═════ Data shown ═════

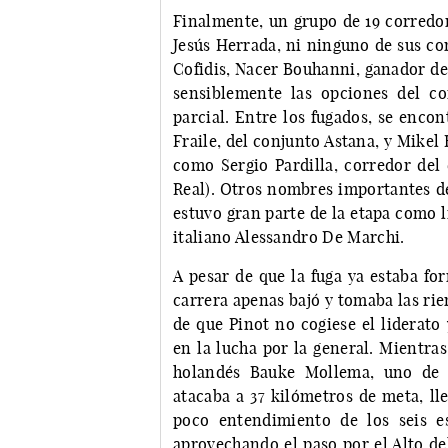
Finalmente, un grupo de 19 corredore
Jesús Herrada, ni ninguno de sus co
Cofidis, Nacer Bouhanni, ganador de 
sensiblemente las opciones del co
parcial. Entre los fugados, se encon
Fraile, del conjunto Astana, y Mikel
como Sergio Pardilla, corredor del
Real). Otros nombres importantes de 
estuvo gran parte de la etapa como lí
italiano Alessandro De Marchi.
A pesar de que la fuga ya estaba fo
carrera apenas bajó y tomaba las rie
de que Pinot no cogiese el liderato 
en la lucha por la general. Mientra
holandés Bauke Mollema, uno de l
atacaba a 37 kilómetros de meta, ll
poco entendimiento de los seis e
aprovechando el paso por el Alto d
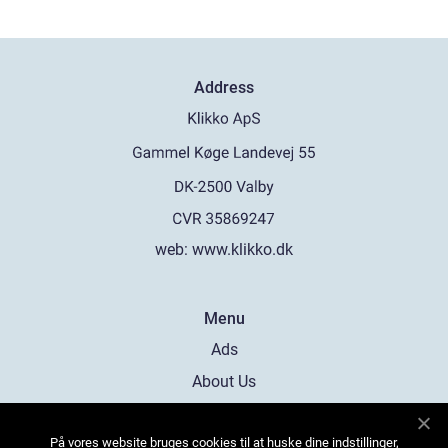
Address
web:
www.klikko.dk
Menu
Ads
About Us
Cookies
På vores website bruges cookies til at huske dine indstillinger,
Contact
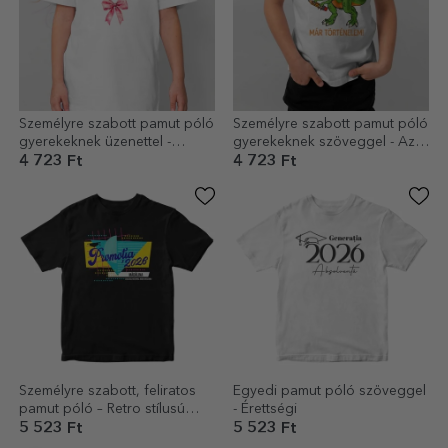
Személyre szabott pamut póló
Személyre szabott pamut póló
gyerekeknek üzenettel -
gyerekeknek szöveggel - Az
Absolventa
óvoda már a múlté!
4 723 Ft
4 723 Ft
Személyre szabott, feliratos
Egyedi pamut póló szöveggel
pamut póló – Retro stílusú
- Érettségi
érettségi póló
5 523 Ft
5 523 Ft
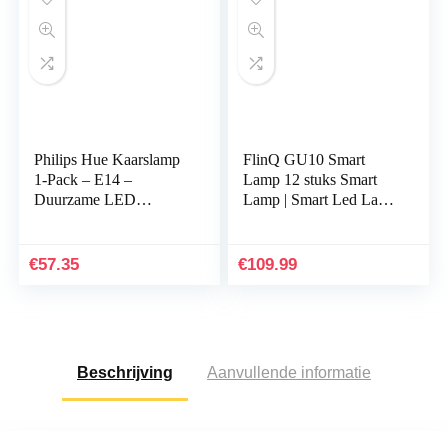
Philips Hue Kaarslamp
FlinQ GU10 Smart
1-Pack – E14 –
Lamp 12 stuks Smart
Duurzame LED
Lamp | Smart Led Lamp
Verlichting – Warmwit
| WIFI Smart Bulb
Licht – Dimbaar –
Compatibel met Alexa
Verbind met Bluetooth
en Google Assistant…
€
57.35
€
109.99
of Hue…
Beschrijving
Aanvullende informatie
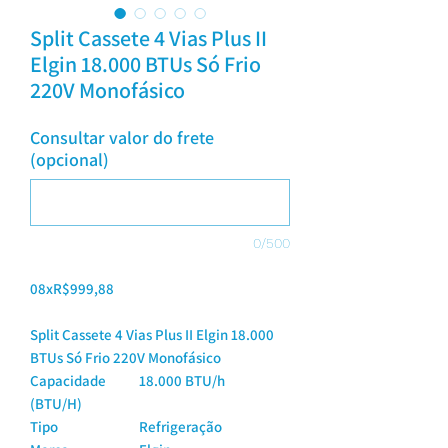
Split Cassete 4 Vias Plus II
Elgin 18.000 BTUs Só Frio
220V Monofásico
Consultar valor do frete
(opcional)
0/500
08xR$999,88
Split Cassete 4 Vias Plus II Elgin 18.000
BTUs Só Frio 220V Monofásico
Capacidade
18.000 BTU/h
(BTU/H)
Tipo
Refrigeração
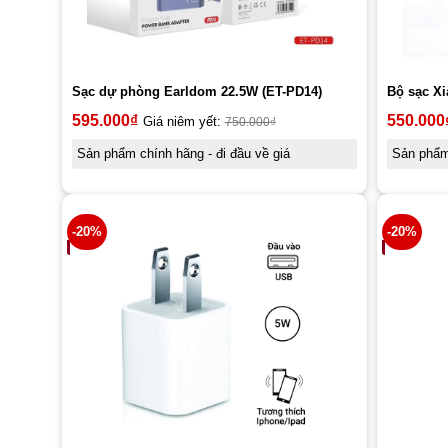
Sạc dự phòng Earldom 22.5W (ET-PD14)
Bộ sạc Xi
595.000
₫
550.000
Giá niêm yết:
750.000
₫
Sản phẩm chính hãng - đi đầu về giá
Sản phẩm 
-20%
-20%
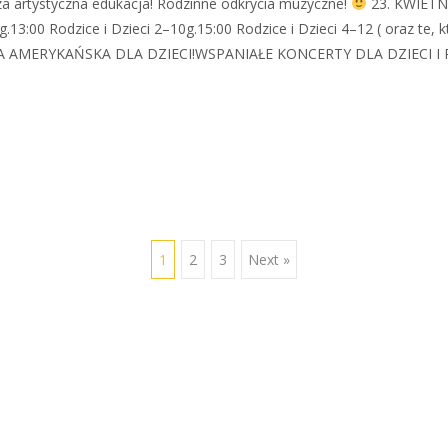
sza artystyczna edukacja! Rodzinne odkrycia muzyczne!
23. KWIETNI
g.13:00 Rodzice i Dzieci 2–10g.15:00 Rodzice i Dzieci 4–12 ( oraz te, k
MUZYKA AMERYKAŃSKA DLA DZIECI!WSPANIAŁE KONCERTY DLA DZIECI 
1
2
3
Next »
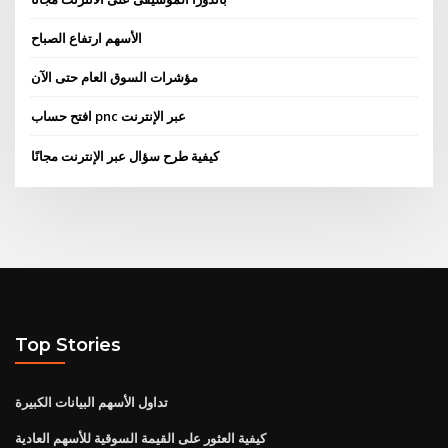
الأسهم ارتفاع الصباح
مؤشرات السوق العام حتى الآن
افتح حساب pnc عبر الإنترنت
كيفية طرح سؤال عبر الإنترنت مجانًا
Top Stories
تداول الأسهم البيانات الكبيرة
كيفية العثور على القيمة السوقية للأسهم العادية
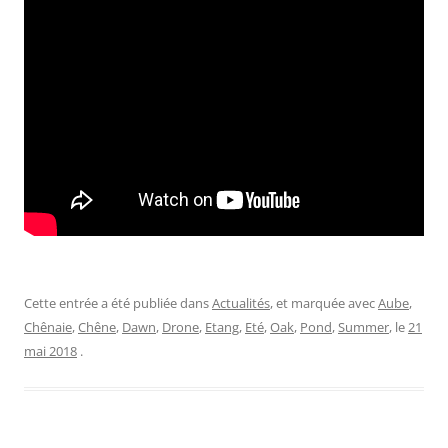
Cette entrée a été publiée dans
Actualités
, et marquée avec
Aube
,
Chênaie
,
Chêne
,
Dawn
,
Drone
,
Etang
,
Eté
,
Oak
,
Pond
,
Summer
, le
21
mai 2018
.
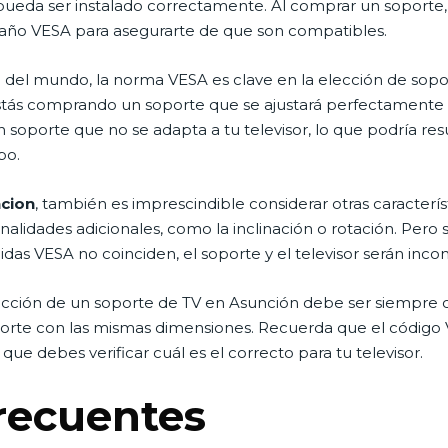
pueda ser instalado correctamente. Al comprar un soporte
año VESA para asegurarte de que son compatibles.
sto del mundo, la norma VESA es clave en la elección de sopor
ás comprando un soporte que se ajustará perfectamente a tu
 soporte que no se adapta a tu televisor, lo que podría resu
po.
ncion
, también es imprescindible considerar otras caracterí
nalidades adicionales, como la inclinación o rotación. Pero 
edidas VESA no coinciden, el soporte y el televisor serán inco
elección de un soporte de TV en Asunción debe ser siempre
oporte con las mismas dimensiones. Recuerda que el código
ue debes verificar cuál es el correcto para tu televisor.
recuentes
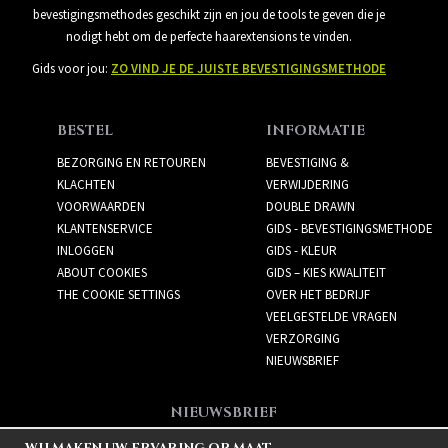
bevestigingsmethodes geschikt zijn en jou de tools te geven die je
nodigt hebt om de perfecte haarextensions te vinden.
Gids voor jou:
ZO VIND JE DE JUISTE BEVESTIGINGSMETHODE
BESTEL
INFORMATIE
BEZORGING EN RETOUREN
BEVESTIGING &
KLACHTEN
VERWIJDERING
VOORWAARDEN
DOUBLE DRAWN
KLANTENSERVICE
GIDS - BEVESTIGINGSMETHODE
INLOGGEN
GIDS - KLEUR
ABOUT COOKIES
GIDS – KIES KWALITEIT
THE COOKIE SETTINGS
OVER HET BEDRIJF
VEELGESTELDE VRAGEN
VERZORGING
NIEUWSBRIEF
NIEUWSBRIEF
Meld je aan voor de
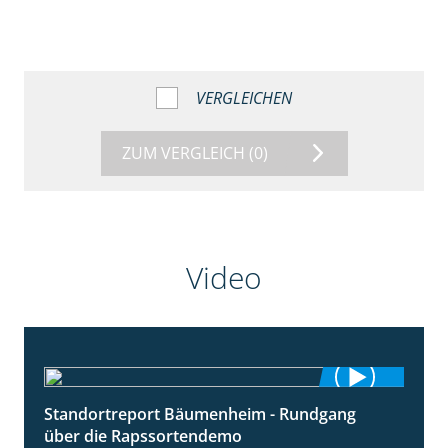
VERGLEICHEN
ZUM VERGLEICH
(0)
Video
Standortreport Bäumenheim - Rundgang
6:03
über die Rapssortendemo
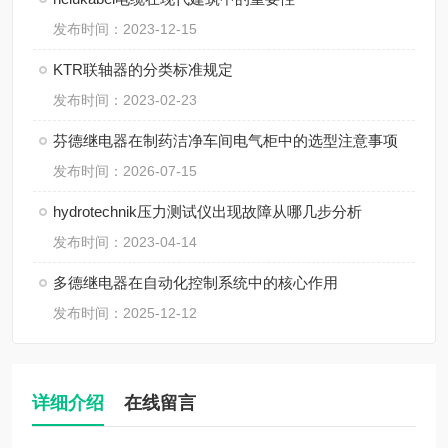
发布时间：2023-12-15
KTR联轴器的分类标准规定
发布时间：2023-02-23
芬德继电器在制药洁净车间电气柜中的选型注意事项
发布时间：2026-07-15
hydrotechnik压力测试仪出现故障从哪几步分析
发布时间：2023-04-14
多德继电器在自动化控制系统中的核心作用
发布时间：2025-12-12
详细介绍
在线留言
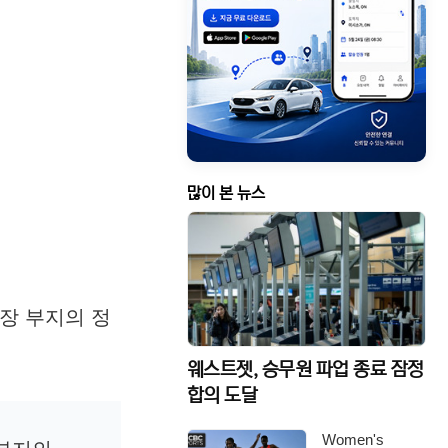
많이 본 뉴스
장 부지의 정
웨스트젯, 승무원 파업 종료 잠정
합의 도달
Women's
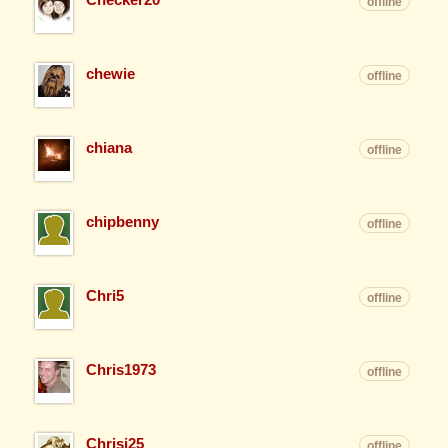
offline
chewie
offline
chiana
offline
chipbenny
offline
Chri5
offline
Chris1973
offline
Chrisi25
offline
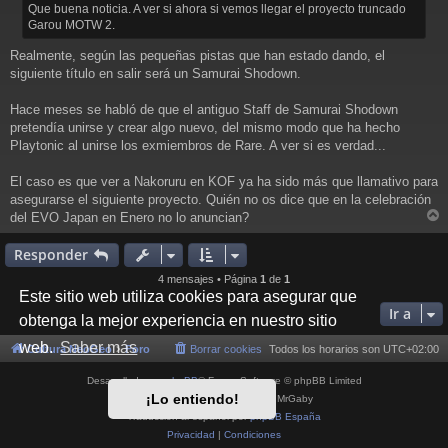
Que buena noticia. A ver si ahora si vemos llegar el proyecto truncado
a
Garou MOTW 2.
j
e
Realmente, según las pequeñas pistas que han estado dando, el
siguiente título en salir será un Samurai Shodown.
Hace meses se habló de que el antiguo Staff de Samurai Shodown
pretendía unirse y crear algo nuevo, del mismo modo que ha hecho
Playtonic al unirse los exmiembros de Rare. A ver si es verdad...
El caso es que ver a Nakoruru en KOF ya ha sido más que llamativo para
asegurarse el siguiente proyecto. Quién no os dice que en la celebración
del EVO Japan en Enero no lo anuncian?
r
r
Responder
i
4 mensajes • Página
1
de
1
Este sitio web utiliza cookies para asegurar que
Ir a
obtenga la mejor experiencia en nuestro sitio
web.
Saber más
Cultura NeoGeo
Foro
Borrar cookies
Todos los horarios son
UTC+02:00
Desarrollado por
phpBB
® Forum Software © phpBB Limited
¡Lo entiendo!
Style por
Arty
- phpBB 3.3 por MrGaby
Traducción al español por
phpBB España
Privacidad
|
Condiciones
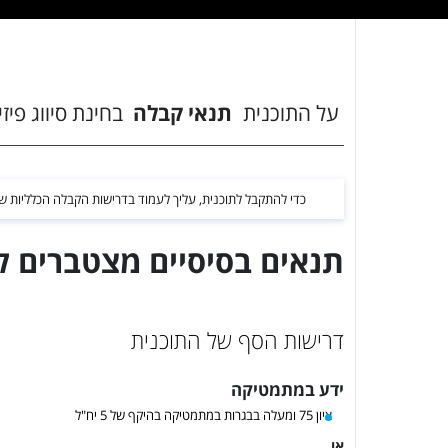
על התוכנית
תנאי קבלה
בחינת סיווג פיז
כדי להתקבל לתוכנית, עליך לעמוד בדרישות הקבלה הכלליות 
תנאים בסיסיים מצטברים 
דרישות הסף של התוכנית
ידע במתמטיקה
ציון 75 ומעלה בבגרות במתמטיקה בהיקף של 5 יח"ל
או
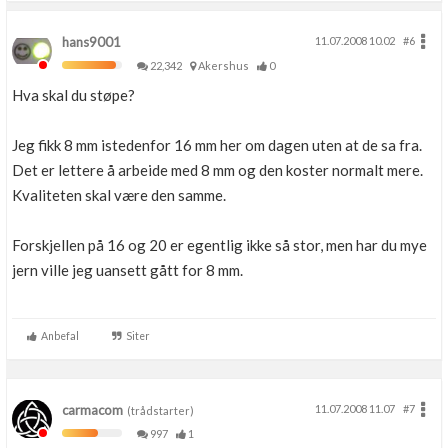
hans9001
11.07.2008 10.02
#6
22,342
Akershus
0
Hva skal du støpe?
Jeg fikk 8 mm istedenfor 16 mm her om dagen uten at de sa fra.
Det er lettere å arbeide med 8 mm og den koster normalt mere.
Kvaliteten skal være den samme.
Forskjellen på 16 og 20 er egentlig ikke så stor, men har du mye
jern ville jeg uansett gått for 8 mm.
Anbefal
Siter
carmacom
11.07.2008 11.07
#7
(trådstarter)
997
1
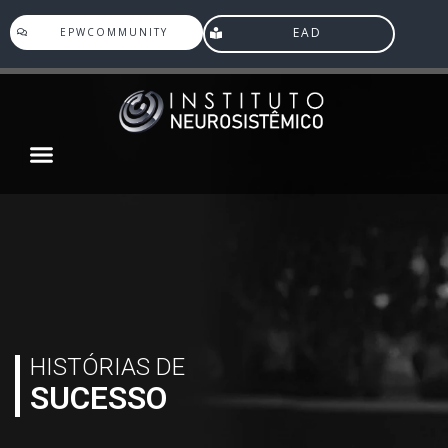
EAD
EPWCOMMUNITY
Agenda Eventos
HISTÓRIAS DE
SUCESSO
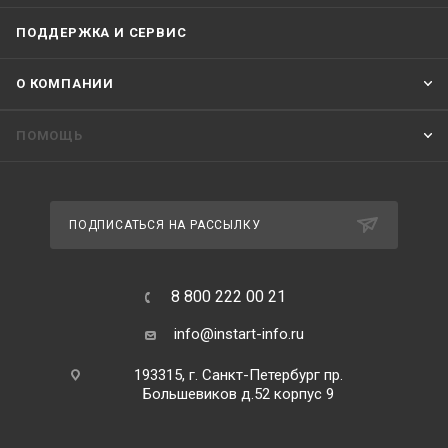
ПОДДЕРЖКА И СЕРВИС
О КОМПАНИИ
ПОМОЩЬ
ПОДПИСАТЬСЯ НА РАССЫЛКУ
8 800 222 00 21
info@instart-info.ru
193315, г. Санкт-Петербург пр.
Большевиков д.52 корпус 9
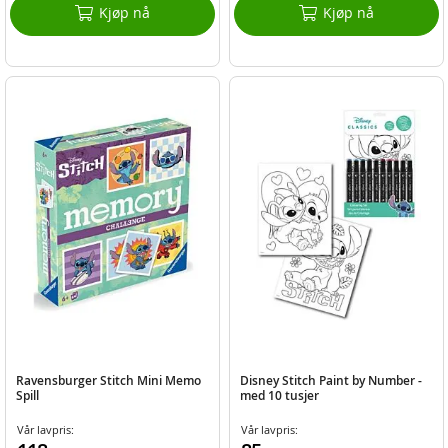
Kjøp nå
Kjøp nå
Ravensburger Stitch Mini Memo
Disney Stitch Paint by Number -
Spill
med 10 tusjer
Vår lavpris:
Vår lavpris:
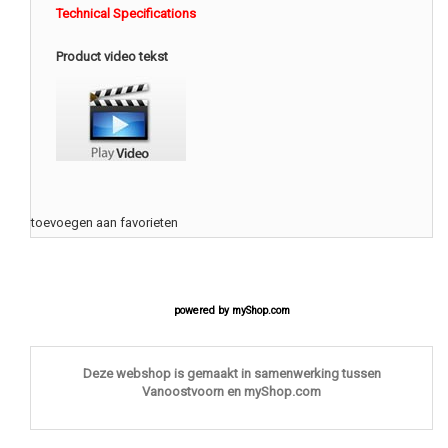
Technical Specifications
Product video tekst
toevoegen aan favorieten
powered by
myShop.com
Deze webshop is gemaakt in samenwerking tussen
Vanoostvoorn en myShop.com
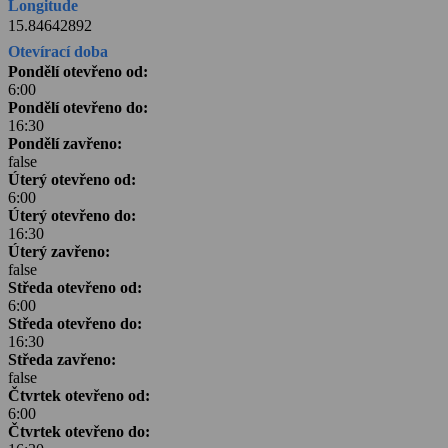
Longitude
15.84642892
Otevírací doba
Pondělí otevřeno od:
6:00
Pondělí otevřeno do:
16:30
Pondělí zavřeno:
false
Úterý otevřeno od:
6:00
Úterý otevřeno do:
16:30
Úterý zavřeno:
false
Středa otevřeno od:
6:00
Středa otevřeno do:
16:30
Středa zavřeno:
false
Čtvrtek otevřeno od:
6:00
Čtvrtek otevřeno do:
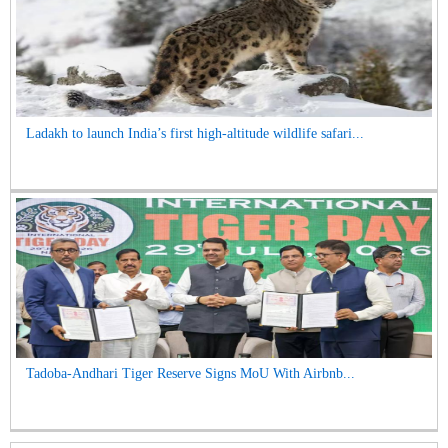
Ladakh to launch India’s first high-altitude wildlife safari...
Tadoba-Andhari Tiger Reserve Signs MoU With Airbnb...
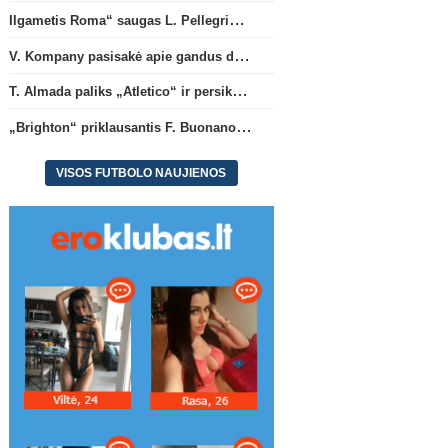
Ilgametis Roma“ saugas L. Pellegrini dar metams liks šiame klube
V. Kompany pasisakė apie gandus dėl M. Olise ateities „Bayern“ gretose
T. Almada paliks „Atletico“ ir persikels į legendinę Argentinos ekipą
Italijos Serie A
Vokietijos 
„Brighton“ priklausantis F. Buonanotte karjerą pratęs Ispanijoje
Ilgametis Roma“ saugas L.
V. Kompany pasisakė ap
Pellegrini dar metams liks
gandus dėl M. Olise ateit
šiame klube
„Bayern“ gretose
VISOS FUTBOLO NAUJIENOS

═════

=== Try it ===
Convert the text of the saved entries, from the start of the records through the line containing "carrera apenas bajó y tomaba las rie" (both ends included), into a Markdown table with the columns "Row" and "Line," numbering each row and skipping blank lines. Leave the pictures out.

=== Exercise solution ===
| Row | Line |
|---|---|
| 1 | Finalmente, un grupo de 19 corredore |
| 2 | Jesús Herrada, ni ninguno de sus co |
| 3 | Cofidis, Nacer Bouhanni, ganador de  |
| 4 | sensiblemente las opciones del co |
| 5 | parcial. Entre los fugados, se encon |
| 6 | Fraile, del conjunto Astana, y Mikel |
| 7 | como Sergio Pardilla, corredor del |
| 8 | Real). Otros nombres importantes de  |
| 9 | estuvo gran parte de la etapa como lí |
| 10 | italiano Alessandro De Marchi. |
| 11 | A pesar de que la fuga ya estaba fo |
| 12 | carrera apenas bajó y tomaba las rie |